# List of tasks
1. Copy the part of the collection of jokes between "must be garbage" and "Me: Eggs-actly.", inclusive, word for word.
2. List every business named in the collection of jokes.
3. Extend the collection of jokes by writing more after its last line.

Me: *waiting in Starbucks parking lot
Him: *waiting in the backseat of his car behind Kmart
I’m surprised so few people ask me why I’m carrying a cudgel around.
must be garbage day
* me scrolling the TL*
What’s going on? Why does the internet keep showing me videos of people chopping wood? Did I check a box for wood chopping somewhere?
Kid: Are you going to keep using weird Easter words today?
Me: Eggs-actly.
Kid: Stop!
Me: Egg-cellent idea.
Kid: Not another peep!
Me: Nice.
Me: Wow this recumbent bike is pretty comfortable.
Trainer: Ok now start pedaling.
Me: What?
Wife: [looking at bank statement] what’s this huge charge from Clones R Us?
Me: [sends group text to 7 other me’s] she’s on to us
[At Mall]
Good cop: CLEAR A PATH PEOPLE!
Bad cop: OFFICIAL POLICE BUSINESS
Black Friday cop: *Segways past everyone & gets the last HDTV*
me: this is my horse mayo
friend: why did you call him that?
mayo: [neighs]
*breaks out of prison
*hunted by police for weeks
*crawls thru 22 miles of mud to your house*
Me: <taps on your window> DID YOU GET MY TEXT?
I built an electric fence around my house. My neighbour is dead against it.

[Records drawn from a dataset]
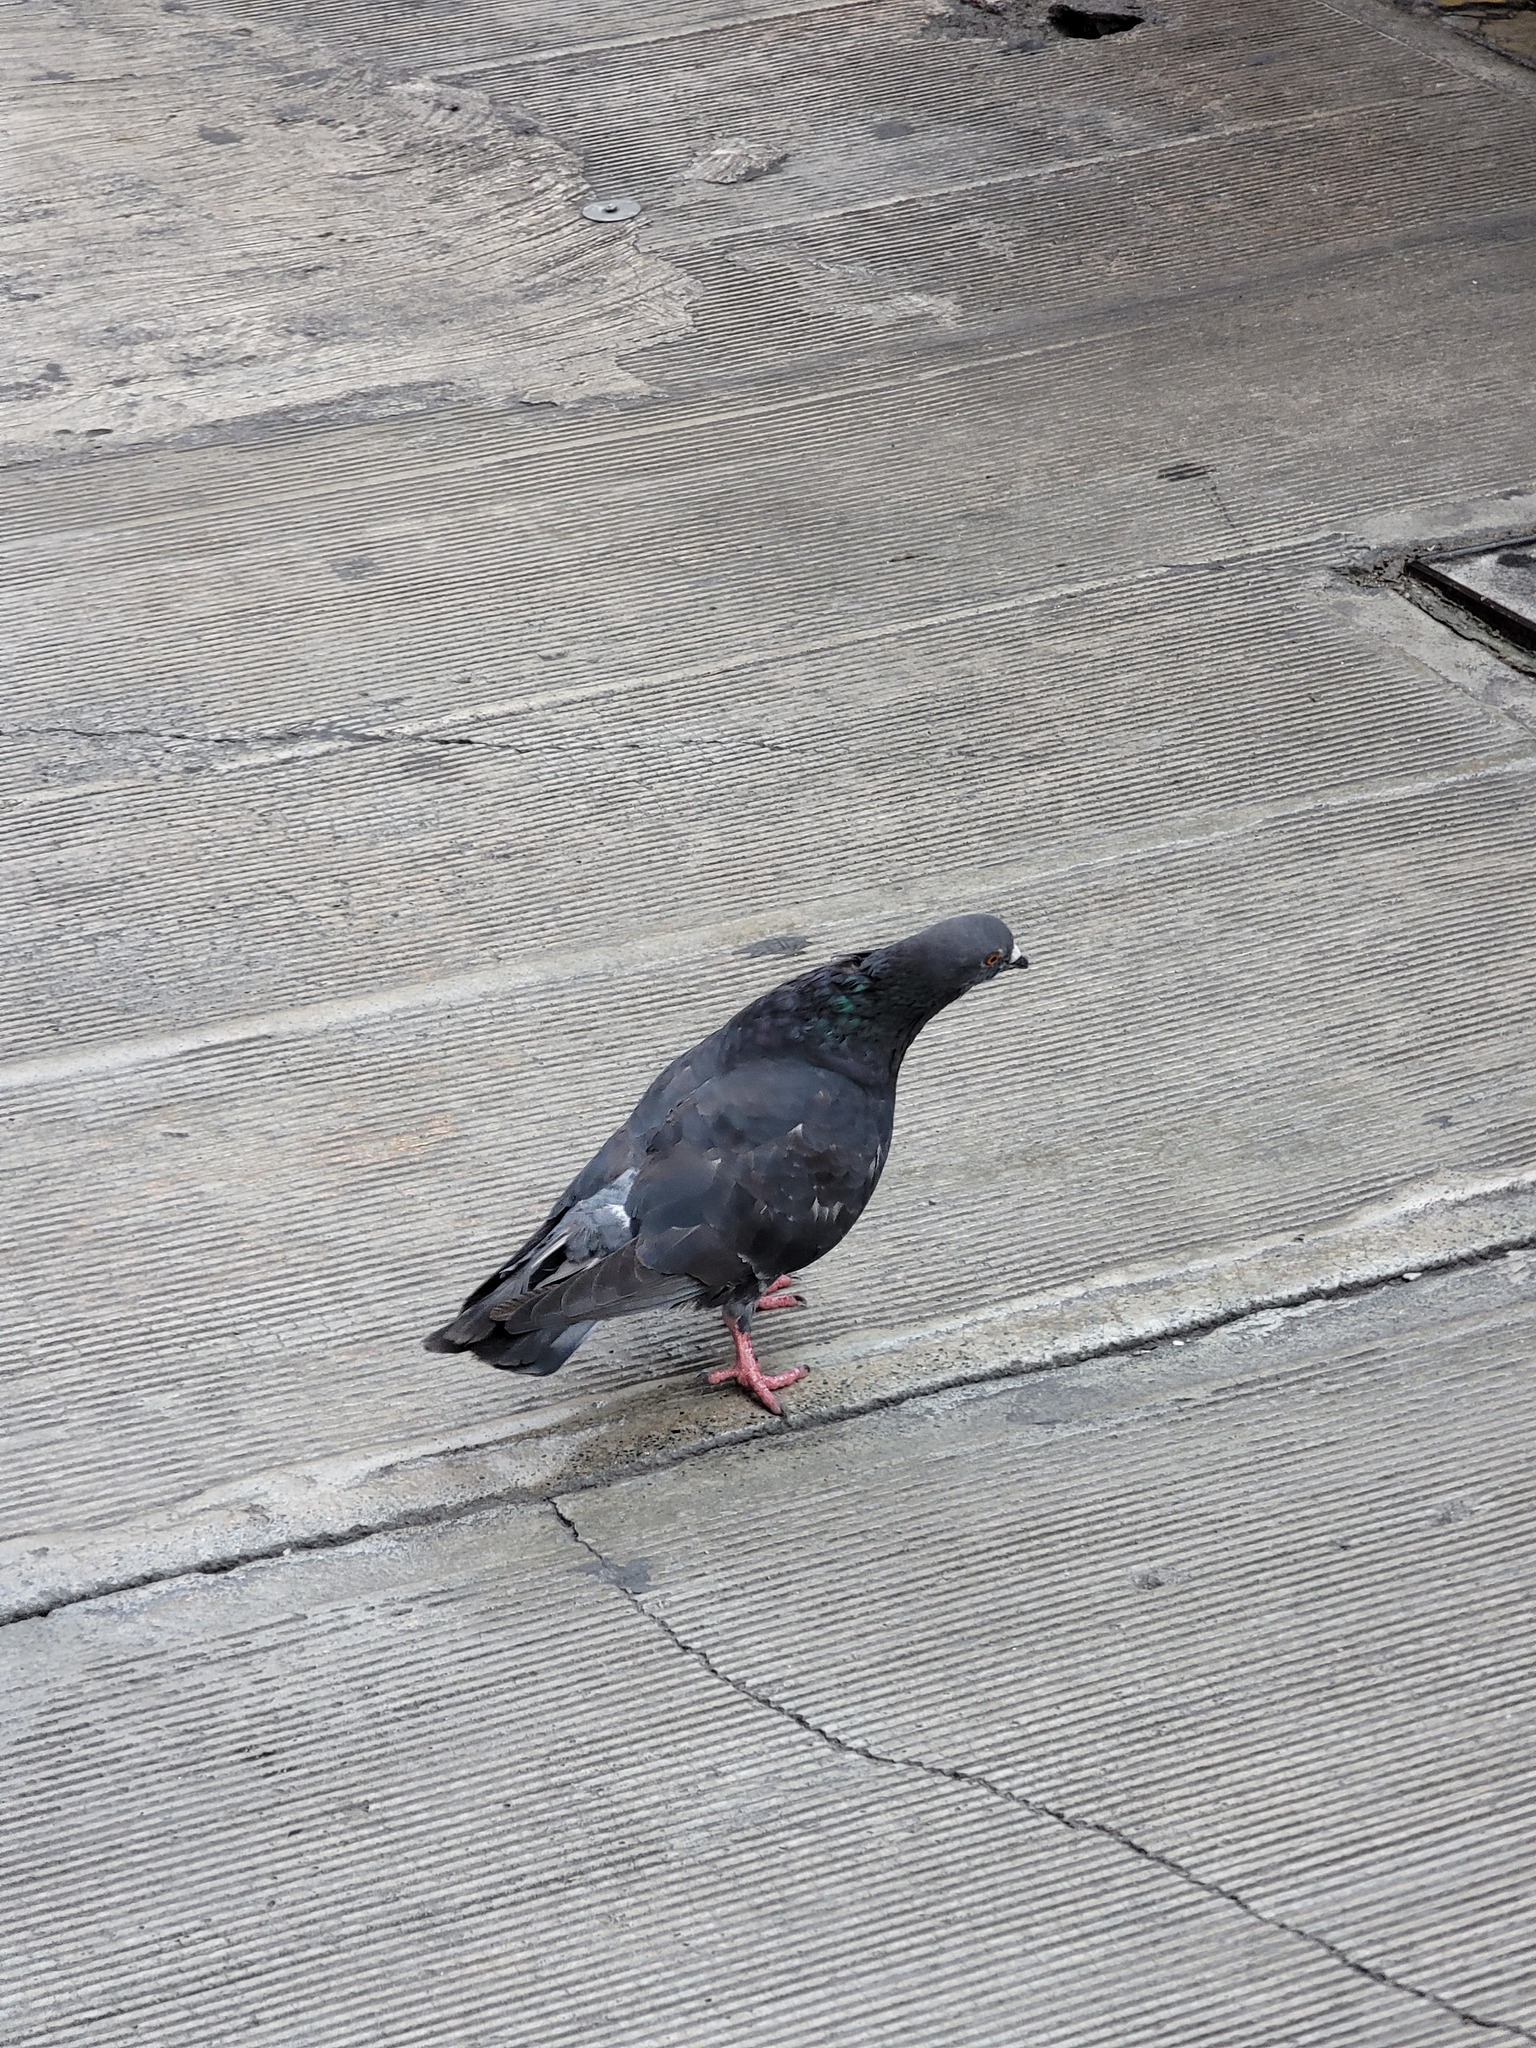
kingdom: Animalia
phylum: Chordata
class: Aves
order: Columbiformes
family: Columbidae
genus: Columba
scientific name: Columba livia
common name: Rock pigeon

--

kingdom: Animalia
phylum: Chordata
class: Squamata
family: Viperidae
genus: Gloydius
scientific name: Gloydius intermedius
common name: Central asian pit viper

# Task answers
1.
must be garbage day
* me scrolling the TL*
What’s going on? Why does the internet keep showing me videos of people chopping wood? Did I check a box for wood chopping somewhere?
Kid: Are you going to keep using weird Easter words today?
Me: Eggs-actly.

2. Starbucks, Kmart, Clones R Us

3.
Stop saying “There’s plenty of fish in the sea.” I’m sick of fish seducing all our human women!
got kicked out of the louvre for checking to see if the Mona Lisa was a scratch and sniff
Just said “shitted feet” instead of fitted sheet in front of my my son and four of his friends.
If you need me, I’ll be in the closet
Kinda hungry but my bowels still haven’t figured out what to do about yesterday.
*rearranges underwear drawer*
Neighbor: the party’s downstairs. Please get out of my room
“Congratulations on the baby! Childbirth is so beautiful!” – Someone who has clearly never witnessed the birth of a child.
Arkansas was named when a pirate tried to spell Kansas
Lifeguard: SHARK! GET OUT OF THE WATER
Me: [Remembers 150 people are killed by falling coconuts every year & only 5 from shark attacks] ..No
I’m just marveling at how the hand towel in my son’s bathroom can be so dirty and yet his doorknob is so wet
I can’t remember if I’ve got bacon in my fridge or not. I think I might have a touch of hamnesia.
My son just choked on food laughing, and I’m torn between being concerned and marvelling that one of my jokes almost literally killed someone.
I keep a length of dental floss inside my perpetually furrowed brow.
“Oh, look! She’s drinking vodka, let’s kill her!” – Spiral staircases
I’m no heart surgeon but I have the most steady hand when scrolling through an ex’s Facebook page.
The Blue Tooth in your ear tells me you are expecting an important call.
At Walmart.
At 8:00 AM.
On Sunday.
In the snack food aisle.
Ma’am.
15 hours may seem like a lot of time to spend on a 1st grade space diorama, but you should have seen the look on my son’s face when he saw it for the first time on the drive to school this morning.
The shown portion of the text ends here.